Reviewed by GREG KING
Director: John R Leonetti
Stars: Annabelle Wallis, Ward Horton, Alfre Woodward, Tony Amendola, Brian Howe.
The Conjuring was a horror film that had an old fashioned look and feel about it, reminiscent of 70s supernatural flicks like The Amityville Horror, which was more about creating an uneasy atmosphere rather than giving us lots of gore and buckets of blood. And that brand of subtle old school horror works effectively here in Annabelle. The creepy looking, sinister and possessed doll played a small role in The Conjuring, but was deserving of its own spinoff film. And here it is!
Annabelle serves as a sort of prequel to The Conjuring, giving us a look at the early days of the doll and another family that was terrorised by its creepy presence. But this competent thriller is not another Magic, in which Anthony Hopkins’ alcoholic ventriloquist was seemingly possessed by his dummy, or even another Chucky or Child’s Play. Australian filmmaker James Wan, who directed the first couple of films in the Saw franchise and The Conjuring, is attached to this film merely as a producer, but his influence can be found all over the stylish look and feel.
Mia Gordon (Annabelle Wallis) and her devoted doctor husband John (Ward Horton) are a happily married young couple who live in the suburbs of Los Angeles. Mia is pregnant with their first child. John gives her a rare raggedy doll as a present to add to her extensive collection. Soon after that their lives are turned upside down. Their neighbours are brutally murdered by refugees from a cult, and Mia herself is attacked during a violent home invasion. And her attacker kills herself, with her blood dripping into the doll Annabelle.
The couple move into a spacious apartment in downtown Pasadena, where Mia can raise their baby in relative peace and calm. But spooky happenings seem to have followed them. Furniture moves, doors slam, there is something sinister in the bowels of the apartment block. Could Annabelle the doll somehow be responsible?
Director John R Leonetti (The Butterfly Effect 2, etc) worked as a cinematographer on Insidious and The Conjuring, so he knows this territory well. He deliberately taps into that 60s and 70s vibe with the look of the film, which has been shot in muted colours, and has a slow burn quality. Setting the film in the aftermath of the Manson Family’s murderous spree also suffuses the material with a sense of paranoia and uncertainty. Suburbia had lost its innocence and was no longer a safe place for young families, with evil lurking in unexpected places. Annabelle also effectively taps into those natural fears and anxieties experienced by many pregnant women.
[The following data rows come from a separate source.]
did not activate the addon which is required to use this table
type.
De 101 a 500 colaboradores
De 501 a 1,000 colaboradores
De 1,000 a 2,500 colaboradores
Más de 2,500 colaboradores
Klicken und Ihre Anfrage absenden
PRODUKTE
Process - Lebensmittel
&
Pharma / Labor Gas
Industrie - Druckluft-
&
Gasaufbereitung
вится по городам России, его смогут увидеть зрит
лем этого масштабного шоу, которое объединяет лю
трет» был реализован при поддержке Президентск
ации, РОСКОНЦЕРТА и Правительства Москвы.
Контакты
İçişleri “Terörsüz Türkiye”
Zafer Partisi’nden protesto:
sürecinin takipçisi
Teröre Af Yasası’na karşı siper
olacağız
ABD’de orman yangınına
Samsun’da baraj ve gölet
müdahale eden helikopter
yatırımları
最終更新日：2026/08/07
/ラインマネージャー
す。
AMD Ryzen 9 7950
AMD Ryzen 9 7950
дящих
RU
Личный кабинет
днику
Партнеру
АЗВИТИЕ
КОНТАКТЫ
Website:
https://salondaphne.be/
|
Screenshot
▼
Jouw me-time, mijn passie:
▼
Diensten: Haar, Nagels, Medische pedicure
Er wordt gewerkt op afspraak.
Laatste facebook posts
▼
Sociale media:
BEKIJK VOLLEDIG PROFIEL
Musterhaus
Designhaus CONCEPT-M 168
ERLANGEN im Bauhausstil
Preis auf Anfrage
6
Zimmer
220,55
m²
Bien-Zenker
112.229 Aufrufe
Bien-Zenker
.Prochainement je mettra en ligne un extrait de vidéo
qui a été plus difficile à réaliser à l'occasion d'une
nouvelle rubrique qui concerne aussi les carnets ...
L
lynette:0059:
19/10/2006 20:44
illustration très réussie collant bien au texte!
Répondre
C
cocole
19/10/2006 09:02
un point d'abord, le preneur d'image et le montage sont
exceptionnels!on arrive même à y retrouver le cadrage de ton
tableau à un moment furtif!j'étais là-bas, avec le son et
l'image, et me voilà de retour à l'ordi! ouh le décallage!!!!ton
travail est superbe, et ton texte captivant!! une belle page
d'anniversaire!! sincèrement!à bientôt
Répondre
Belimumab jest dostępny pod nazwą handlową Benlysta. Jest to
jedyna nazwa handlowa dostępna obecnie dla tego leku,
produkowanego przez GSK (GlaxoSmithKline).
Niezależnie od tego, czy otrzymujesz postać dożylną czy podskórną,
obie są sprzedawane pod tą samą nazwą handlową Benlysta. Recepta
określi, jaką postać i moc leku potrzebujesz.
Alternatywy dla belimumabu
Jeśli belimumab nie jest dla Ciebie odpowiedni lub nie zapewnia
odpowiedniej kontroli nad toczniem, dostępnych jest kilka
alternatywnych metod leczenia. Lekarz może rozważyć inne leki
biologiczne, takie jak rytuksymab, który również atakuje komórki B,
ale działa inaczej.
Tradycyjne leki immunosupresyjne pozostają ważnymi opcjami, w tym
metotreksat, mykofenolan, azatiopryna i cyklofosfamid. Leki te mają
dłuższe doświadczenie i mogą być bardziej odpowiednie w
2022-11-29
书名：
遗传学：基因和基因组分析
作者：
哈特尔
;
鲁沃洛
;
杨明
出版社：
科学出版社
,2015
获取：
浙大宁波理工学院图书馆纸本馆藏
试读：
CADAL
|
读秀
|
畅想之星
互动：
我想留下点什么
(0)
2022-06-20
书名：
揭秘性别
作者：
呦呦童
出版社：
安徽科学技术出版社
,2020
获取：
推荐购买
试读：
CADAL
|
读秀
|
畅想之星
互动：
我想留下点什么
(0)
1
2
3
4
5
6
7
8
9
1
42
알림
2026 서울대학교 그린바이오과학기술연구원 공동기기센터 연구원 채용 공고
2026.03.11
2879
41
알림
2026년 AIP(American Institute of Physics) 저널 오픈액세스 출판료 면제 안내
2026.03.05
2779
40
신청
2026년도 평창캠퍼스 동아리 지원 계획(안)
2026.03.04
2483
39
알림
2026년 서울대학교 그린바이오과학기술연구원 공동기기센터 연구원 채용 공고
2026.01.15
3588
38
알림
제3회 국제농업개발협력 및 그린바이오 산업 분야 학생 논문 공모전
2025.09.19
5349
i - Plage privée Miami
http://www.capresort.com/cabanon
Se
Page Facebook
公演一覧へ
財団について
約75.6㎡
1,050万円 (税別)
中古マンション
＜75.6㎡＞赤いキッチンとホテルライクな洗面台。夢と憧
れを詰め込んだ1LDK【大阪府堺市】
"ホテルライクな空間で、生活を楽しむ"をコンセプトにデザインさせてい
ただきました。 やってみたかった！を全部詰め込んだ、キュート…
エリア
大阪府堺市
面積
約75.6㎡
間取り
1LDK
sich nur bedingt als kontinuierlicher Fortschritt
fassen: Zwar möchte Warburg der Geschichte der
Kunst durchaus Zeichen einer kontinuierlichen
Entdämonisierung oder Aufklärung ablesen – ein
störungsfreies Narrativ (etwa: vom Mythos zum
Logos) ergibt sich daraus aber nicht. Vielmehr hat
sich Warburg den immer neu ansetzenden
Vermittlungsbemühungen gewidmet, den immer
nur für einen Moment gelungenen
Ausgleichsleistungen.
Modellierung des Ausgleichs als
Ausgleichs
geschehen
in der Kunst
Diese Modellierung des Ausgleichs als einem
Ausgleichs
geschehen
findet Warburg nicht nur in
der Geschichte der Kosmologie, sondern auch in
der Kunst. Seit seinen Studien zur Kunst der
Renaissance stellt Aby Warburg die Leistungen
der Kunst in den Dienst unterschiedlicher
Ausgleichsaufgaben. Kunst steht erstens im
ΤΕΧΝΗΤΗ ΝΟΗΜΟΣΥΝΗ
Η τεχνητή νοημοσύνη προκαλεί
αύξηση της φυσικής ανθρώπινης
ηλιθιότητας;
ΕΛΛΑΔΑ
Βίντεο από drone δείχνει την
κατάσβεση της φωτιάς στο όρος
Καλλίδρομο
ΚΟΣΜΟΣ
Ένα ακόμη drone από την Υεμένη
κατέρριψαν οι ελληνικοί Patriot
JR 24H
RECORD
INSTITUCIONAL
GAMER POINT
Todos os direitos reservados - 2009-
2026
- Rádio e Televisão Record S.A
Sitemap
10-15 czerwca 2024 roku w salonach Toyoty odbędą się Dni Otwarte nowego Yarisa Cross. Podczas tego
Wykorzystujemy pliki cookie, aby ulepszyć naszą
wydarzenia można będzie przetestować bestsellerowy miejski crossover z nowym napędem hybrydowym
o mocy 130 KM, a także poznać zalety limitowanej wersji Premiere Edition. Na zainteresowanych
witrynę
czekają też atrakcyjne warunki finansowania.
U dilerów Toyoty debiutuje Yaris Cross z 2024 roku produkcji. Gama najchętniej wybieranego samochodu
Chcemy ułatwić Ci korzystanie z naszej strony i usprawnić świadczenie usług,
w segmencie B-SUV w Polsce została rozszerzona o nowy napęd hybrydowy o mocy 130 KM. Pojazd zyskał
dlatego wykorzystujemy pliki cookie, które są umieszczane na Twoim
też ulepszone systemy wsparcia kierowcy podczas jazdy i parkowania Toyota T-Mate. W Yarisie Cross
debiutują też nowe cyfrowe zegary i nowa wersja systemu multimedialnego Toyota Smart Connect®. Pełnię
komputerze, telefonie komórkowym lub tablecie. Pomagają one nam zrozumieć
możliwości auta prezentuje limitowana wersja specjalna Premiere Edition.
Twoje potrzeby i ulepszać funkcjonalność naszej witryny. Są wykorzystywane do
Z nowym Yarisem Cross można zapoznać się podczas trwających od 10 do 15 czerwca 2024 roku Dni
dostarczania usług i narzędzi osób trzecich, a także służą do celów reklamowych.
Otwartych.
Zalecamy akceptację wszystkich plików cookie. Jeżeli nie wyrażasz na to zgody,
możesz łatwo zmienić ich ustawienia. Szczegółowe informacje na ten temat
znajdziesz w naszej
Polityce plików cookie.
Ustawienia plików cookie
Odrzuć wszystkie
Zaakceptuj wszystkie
Nonetheless, Annabelle is still a little cliched in its structure, and Leonetti uses many familiar tricks to try and suffuse the material with an edge of suspense and unease. The way in which Leonetti shoots a rather brutal murder through a window, relying on shadows and light, is effectively jarring and almost reminiscent of Hitchcock. And the script from writer Gary Dauberman (Swamp Devil, etc) seems to reference a number of classic horror films of the era. There is one scene in which a character gets in his car and looks in his rear view mirror and you almost expect a murderer to leap up from the back seat. The film also uses a soundscape of things that go bump in the night and other unsettling noises to add to the atmosphere.
Unfortunately the central couple are a rather bland pair that makes it a little difficult to care about their fate. This is the first leading role for Wallis, who has worked extensively in television, but her performance as Mia is clunky and wooden, and we needed a stronger performance to really convey a sense of terror, fear and helplessness.
Leonetti and his production design team use the cavernous rooms and labyrinthine corridors of the Gordon’s sprawling apartment effectively, and these claustrophobic interiors recall the classic Repulsion and especially Rosemary’s Baby. The fact that the central heroine here is named Mia is no accident, and their surname could be a subtle reference to Ruth Gordon, who earned an Oscar for her work in that film.
And the presence of Alfre Woodard as a seemingly well meaning neighbour and local book shop proprietor also adds a further element of unease to the material as we are never sure if she can be trusted. After all, we have seen lots of sinister nurses and creepy nannies in horror flicks like The Omen, etc, to be instantly suspicious of such characters and their motives. Tony Amendola’s neighbourhood priest Father Perez is also another character whose presence seems enigmatic and uncomfortable.
Annabelle is a spooky horror thriller that will appeal to those who prefer their horror dished up in more subtle and old school fashion.